Contam a história de um homem em Lviv que se estava a despedir da mulher e dos três filhos – os homens entre os 18 e os 60 anos estão proibidos de abandonar o país e foram mobilizados para combater. A tristeza da cena levou-os a oferecerem uma ajuda criativa: pegaram em dois dos filhos e acompanharam a mulher para entrarem no autocarro que os ia transportar, e o homem fez-se passar por pai viúvo com um bebé. “Foi arriscado, mas ele conseguiu”, diz Haitham.
Entre os estrangeiros que também fogem da Ucrânia são recorrentes as acusações contra as autoridades ucranianas de tratamento discriminatório. Suleiman, um marroquino que estuda há três anos em Kharkiv, diz que os guardas fronteiriços ucranianos e polacos “tratam muito mal os negros e as mulheres de hijab”. Diz que os mandam ir para o fim das filas e relata alguns episódios de agressão.
O tratamento diferenciado entre ucranianos e estrangeiros, sobretudo não-ocidentais, evoca a forma como as autoridades polacas, no final do ano passado, impediram milhares de refugiados provenientes sobretudo do Iraque e do Afeganistão de tentarem atravessar a fronteira através da Bielorrússia.
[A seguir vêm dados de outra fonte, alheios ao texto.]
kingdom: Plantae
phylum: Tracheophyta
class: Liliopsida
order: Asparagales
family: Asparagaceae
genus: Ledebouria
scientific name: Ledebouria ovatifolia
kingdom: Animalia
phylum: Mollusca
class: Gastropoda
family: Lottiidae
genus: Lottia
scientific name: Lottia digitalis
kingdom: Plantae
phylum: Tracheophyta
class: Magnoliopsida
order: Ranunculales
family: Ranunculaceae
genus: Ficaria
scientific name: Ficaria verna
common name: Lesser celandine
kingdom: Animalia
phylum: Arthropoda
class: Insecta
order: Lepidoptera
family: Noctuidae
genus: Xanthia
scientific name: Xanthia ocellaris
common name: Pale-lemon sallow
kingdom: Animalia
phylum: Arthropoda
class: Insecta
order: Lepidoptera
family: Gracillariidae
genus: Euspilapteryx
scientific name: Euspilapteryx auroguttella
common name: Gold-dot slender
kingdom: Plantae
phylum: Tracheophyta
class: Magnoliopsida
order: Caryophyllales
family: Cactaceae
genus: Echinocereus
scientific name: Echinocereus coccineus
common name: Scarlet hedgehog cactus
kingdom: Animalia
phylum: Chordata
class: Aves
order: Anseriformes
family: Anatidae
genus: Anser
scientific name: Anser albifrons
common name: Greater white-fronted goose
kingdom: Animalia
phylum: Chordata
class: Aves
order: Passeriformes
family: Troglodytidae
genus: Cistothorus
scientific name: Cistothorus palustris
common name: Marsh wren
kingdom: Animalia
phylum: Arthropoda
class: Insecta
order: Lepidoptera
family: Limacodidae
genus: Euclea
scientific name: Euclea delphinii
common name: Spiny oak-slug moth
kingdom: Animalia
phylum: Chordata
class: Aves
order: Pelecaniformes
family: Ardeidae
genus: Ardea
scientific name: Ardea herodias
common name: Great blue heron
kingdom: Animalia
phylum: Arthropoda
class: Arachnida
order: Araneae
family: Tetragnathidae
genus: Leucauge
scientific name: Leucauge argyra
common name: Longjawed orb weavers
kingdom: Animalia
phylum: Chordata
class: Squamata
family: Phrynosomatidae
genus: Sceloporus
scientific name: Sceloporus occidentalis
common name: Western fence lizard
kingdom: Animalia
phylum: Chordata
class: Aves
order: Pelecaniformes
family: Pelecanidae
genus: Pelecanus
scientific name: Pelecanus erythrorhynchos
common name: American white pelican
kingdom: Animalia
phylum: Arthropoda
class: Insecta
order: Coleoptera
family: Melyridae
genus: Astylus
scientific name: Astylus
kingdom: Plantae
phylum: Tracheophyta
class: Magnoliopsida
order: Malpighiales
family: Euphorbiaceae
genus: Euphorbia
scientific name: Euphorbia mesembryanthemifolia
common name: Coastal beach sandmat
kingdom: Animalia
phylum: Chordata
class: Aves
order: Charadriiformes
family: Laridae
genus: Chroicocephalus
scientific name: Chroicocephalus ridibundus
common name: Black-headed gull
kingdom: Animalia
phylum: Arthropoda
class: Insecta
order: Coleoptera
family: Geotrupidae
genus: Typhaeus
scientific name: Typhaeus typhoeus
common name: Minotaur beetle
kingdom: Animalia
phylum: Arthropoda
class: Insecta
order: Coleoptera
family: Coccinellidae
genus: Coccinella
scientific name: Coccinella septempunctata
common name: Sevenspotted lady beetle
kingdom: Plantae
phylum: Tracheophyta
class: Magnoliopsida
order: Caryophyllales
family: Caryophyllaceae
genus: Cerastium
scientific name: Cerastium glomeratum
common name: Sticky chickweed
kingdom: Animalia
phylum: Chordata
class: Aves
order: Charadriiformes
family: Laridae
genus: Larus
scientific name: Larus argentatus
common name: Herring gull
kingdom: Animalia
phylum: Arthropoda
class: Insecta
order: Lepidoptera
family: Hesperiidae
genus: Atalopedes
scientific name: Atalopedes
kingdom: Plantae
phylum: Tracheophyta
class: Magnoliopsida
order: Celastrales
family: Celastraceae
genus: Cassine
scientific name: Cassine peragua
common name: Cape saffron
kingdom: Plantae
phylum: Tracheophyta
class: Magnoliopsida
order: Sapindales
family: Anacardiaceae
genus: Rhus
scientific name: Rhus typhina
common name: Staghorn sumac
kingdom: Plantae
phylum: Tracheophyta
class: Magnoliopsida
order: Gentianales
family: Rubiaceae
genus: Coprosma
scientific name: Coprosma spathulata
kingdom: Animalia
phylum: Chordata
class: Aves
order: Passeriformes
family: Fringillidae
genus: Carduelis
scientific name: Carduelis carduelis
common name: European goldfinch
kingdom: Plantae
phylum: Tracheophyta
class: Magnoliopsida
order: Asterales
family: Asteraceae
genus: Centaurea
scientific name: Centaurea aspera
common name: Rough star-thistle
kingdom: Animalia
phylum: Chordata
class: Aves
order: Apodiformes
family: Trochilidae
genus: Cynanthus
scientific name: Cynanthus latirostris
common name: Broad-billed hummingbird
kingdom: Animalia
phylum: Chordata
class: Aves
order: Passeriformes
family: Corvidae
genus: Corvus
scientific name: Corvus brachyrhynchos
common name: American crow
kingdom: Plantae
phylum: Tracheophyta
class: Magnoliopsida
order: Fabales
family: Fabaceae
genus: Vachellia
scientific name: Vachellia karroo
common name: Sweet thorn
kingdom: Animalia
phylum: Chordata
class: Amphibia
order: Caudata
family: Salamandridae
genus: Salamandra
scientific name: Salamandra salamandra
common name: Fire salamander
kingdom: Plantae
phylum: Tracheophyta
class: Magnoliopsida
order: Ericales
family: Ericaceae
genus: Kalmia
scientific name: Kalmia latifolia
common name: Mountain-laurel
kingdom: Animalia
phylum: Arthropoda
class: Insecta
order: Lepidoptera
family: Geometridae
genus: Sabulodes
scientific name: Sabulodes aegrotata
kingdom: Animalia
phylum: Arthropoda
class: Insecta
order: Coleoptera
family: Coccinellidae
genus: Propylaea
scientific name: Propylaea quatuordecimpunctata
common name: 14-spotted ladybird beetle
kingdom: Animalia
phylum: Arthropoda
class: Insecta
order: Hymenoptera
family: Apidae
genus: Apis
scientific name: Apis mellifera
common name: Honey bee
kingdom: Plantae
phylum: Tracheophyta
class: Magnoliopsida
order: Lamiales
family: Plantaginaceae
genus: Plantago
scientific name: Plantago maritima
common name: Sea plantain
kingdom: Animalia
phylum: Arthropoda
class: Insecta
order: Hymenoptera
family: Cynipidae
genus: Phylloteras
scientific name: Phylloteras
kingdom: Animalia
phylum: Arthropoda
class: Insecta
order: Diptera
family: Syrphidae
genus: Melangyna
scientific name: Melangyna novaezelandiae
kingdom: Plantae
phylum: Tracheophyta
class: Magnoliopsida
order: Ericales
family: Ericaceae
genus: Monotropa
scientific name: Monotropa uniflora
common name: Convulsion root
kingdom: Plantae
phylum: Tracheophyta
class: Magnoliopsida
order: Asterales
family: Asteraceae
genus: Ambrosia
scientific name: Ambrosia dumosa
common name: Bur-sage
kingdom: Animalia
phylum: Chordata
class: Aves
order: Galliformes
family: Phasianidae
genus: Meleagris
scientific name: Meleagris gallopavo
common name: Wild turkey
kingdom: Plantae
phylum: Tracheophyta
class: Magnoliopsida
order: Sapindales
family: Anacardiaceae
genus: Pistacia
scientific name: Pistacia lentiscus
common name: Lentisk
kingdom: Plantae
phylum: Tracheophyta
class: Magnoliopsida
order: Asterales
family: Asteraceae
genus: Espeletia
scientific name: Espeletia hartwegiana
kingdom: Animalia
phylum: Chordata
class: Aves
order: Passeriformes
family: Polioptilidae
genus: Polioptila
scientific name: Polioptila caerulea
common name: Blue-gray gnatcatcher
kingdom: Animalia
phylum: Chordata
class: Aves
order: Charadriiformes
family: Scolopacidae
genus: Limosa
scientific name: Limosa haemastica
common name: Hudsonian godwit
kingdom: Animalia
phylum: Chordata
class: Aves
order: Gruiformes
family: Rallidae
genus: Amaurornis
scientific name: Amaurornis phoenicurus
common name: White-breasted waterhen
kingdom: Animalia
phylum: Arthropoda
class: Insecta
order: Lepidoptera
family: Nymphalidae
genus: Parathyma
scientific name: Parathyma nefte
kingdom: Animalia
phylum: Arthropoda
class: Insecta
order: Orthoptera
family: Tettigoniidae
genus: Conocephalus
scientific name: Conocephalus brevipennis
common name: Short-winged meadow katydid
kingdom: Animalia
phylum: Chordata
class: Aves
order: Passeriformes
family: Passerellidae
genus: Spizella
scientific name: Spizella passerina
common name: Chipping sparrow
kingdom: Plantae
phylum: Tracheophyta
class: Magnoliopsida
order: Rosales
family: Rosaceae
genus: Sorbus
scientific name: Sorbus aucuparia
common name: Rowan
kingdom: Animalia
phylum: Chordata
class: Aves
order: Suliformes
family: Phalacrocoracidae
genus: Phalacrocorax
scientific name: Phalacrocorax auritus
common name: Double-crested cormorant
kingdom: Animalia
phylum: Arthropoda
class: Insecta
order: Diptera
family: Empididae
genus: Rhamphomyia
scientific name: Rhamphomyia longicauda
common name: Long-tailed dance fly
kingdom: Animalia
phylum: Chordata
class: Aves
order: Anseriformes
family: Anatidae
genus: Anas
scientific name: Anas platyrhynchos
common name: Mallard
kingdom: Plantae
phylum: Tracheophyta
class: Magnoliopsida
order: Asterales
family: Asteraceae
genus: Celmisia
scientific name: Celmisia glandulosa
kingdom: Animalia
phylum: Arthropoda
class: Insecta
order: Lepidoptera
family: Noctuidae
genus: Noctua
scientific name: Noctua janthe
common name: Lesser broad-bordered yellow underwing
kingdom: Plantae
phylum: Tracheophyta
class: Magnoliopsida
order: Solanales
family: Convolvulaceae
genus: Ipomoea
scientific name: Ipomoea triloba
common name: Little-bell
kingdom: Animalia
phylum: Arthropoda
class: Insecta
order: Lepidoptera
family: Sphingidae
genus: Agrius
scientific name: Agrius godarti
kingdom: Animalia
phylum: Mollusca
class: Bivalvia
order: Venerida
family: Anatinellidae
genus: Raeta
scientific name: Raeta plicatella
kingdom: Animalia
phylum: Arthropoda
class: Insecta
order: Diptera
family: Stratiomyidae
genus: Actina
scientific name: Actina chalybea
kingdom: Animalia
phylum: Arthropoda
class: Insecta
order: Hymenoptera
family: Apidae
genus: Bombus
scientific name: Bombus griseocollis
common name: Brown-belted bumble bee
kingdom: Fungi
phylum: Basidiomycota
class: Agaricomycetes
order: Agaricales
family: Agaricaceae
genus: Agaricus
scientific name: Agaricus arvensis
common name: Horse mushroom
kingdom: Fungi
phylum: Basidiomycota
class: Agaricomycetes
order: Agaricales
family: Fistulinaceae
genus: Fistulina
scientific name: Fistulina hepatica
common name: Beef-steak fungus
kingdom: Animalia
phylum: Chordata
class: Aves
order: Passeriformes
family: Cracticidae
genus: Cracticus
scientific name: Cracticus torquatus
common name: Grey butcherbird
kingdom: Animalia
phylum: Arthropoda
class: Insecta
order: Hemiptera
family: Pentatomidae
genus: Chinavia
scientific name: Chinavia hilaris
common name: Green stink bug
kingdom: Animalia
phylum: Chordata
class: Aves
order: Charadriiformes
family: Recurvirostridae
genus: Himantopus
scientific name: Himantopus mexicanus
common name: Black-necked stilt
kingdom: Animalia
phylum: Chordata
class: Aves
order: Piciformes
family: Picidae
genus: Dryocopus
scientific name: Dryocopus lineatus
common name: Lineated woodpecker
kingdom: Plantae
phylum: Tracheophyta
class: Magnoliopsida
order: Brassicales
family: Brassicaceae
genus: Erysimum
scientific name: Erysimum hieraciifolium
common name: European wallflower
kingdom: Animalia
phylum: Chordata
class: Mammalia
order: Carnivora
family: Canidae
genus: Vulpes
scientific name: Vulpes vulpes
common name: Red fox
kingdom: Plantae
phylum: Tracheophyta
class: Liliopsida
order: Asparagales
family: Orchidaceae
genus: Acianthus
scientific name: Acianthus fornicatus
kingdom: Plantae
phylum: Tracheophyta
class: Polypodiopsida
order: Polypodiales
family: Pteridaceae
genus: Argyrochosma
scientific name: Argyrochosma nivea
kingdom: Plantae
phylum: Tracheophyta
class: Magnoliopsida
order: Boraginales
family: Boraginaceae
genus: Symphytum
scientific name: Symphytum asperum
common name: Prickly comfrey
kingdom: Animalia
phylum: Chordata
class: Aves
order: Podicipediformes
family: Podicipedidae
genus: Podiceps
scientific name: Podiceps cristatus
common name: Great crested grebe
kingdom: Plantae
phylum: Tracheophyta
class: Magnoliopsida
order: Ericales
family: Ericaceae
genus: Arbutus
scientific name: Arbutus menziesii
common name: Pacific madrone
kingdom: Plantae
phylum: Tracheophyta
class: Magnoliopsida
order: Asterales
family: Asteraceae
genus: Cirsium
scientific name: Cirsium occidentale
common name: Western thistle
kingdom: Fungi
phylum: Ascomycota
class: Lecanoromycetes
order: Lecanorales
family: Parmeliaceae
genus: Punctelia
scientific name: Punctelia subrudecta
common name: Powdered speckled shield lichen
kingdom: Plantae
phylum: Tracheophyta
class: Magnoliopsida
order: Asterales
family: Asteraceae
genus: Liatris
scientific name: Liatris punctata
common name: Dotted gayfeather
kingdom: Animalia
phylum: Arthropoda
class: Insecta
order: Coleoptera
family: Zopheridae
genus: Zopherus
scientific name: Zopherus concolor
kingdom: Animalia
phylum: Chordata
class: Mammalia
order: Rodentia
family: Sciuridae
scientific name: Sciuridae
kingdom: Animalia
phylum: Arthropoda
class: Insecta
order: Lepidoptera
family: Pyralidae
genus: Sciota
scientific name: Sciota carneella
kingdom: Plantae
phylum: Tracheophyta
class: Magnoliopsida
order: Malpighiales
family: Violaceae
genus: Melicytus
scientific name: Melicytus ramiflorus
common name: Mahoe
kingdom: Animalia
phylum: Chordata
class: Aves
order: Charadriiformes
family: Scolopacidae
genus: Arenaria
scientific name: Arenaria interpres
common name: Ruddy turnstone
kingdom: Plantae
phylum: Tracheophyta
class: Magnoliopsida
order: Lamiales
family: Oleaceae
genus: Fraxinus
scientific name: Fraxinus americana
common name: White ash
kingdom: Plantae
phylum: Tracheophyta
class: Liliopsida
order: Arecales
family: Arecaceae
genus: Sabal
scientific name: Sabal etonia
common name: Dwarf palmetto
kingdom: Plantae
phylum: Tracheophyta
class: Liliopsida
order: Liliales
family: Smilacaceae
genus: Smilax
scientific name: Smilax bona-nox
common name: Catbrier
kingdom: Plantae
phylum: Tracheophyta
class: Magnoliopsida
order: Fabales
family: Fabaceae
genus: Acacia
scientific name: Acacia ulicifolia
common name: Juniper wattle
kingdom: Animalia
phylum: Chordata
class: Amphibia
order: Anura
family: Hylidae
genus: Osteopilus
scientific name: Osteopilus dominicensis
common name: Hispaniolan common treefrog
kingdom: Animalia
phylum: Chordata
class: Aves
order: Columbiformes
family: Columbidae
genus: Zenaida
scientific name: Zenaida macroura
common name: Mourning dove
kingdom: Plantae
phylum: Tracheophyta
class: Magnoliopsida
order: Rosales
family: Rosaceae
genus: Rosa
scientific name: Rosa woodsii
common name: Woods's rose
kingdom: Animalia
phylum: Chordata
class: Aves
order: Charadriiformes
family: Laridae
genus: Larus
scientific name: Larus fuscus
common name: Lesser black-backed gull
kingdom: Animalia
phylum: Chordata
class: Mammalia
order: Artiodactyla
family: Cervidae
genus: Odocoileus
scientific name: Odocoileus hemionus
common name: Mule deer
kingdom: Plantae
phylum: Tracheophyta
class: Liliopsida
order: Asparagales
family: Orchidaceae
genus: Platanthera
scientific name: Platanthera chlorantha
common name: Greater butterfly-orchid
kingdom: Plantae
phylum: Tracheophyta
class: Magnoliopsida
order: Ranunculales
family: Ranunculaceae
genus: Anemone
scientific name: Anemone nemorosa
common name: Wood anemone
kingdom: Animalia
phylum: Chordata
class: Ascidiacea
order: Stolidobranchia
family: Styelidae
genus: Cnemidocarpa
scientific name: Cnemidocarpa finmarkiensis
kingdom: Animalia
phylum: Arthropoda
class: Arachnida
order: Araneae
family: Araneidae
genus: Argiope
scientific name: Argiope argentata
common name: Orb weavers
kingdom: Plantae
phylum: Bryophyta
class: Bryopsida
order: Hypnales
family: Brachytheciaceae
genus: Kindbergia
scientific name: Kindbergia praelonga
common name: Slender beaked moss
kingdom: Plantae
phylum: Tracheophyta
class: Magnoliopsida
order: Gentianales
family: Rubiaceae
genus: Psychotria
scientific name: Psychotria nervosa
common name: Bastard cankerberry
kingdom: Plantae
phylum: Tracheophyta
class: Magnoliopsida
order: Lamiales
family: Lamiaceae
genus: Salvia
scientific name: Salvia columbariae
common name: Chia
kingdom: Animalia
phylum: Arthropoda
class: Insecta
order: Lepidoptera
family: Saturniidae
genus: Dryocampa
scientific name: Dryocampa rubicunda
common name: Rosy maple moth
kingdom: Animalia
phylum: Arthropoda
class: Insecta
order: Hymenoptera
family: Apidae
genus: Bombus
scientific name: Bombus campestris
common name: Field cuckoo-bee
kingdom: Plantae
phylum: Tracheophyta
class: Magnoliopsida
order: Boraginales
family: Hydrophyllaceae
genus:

Um relato semelhante é feito por Aditya, um estudante indiano de Medicina. “Os soldados ucranianos não nos deixavam passar, diziam que, a nós, a Polónia não nos deixava entrar”, conta. “A eles não lhes interessa como estamos, se temos fome, se estamos magoados”, lamenta.
Ao seu lado está a sua colega Shatabdi, que veio do Omã para estudar em Ternopil. Do seu grupo, foram os únicos que conseguiram autorização para atravessar a fronteira e Aditya não tem dúvidas de que isso apenas se deveu ao estado de saúde da colega: está numa cadeira de rodas por ter os músculos dos pés inchados por causa do frio. “Esperamos que os outros estejam bem”, diz a estudante.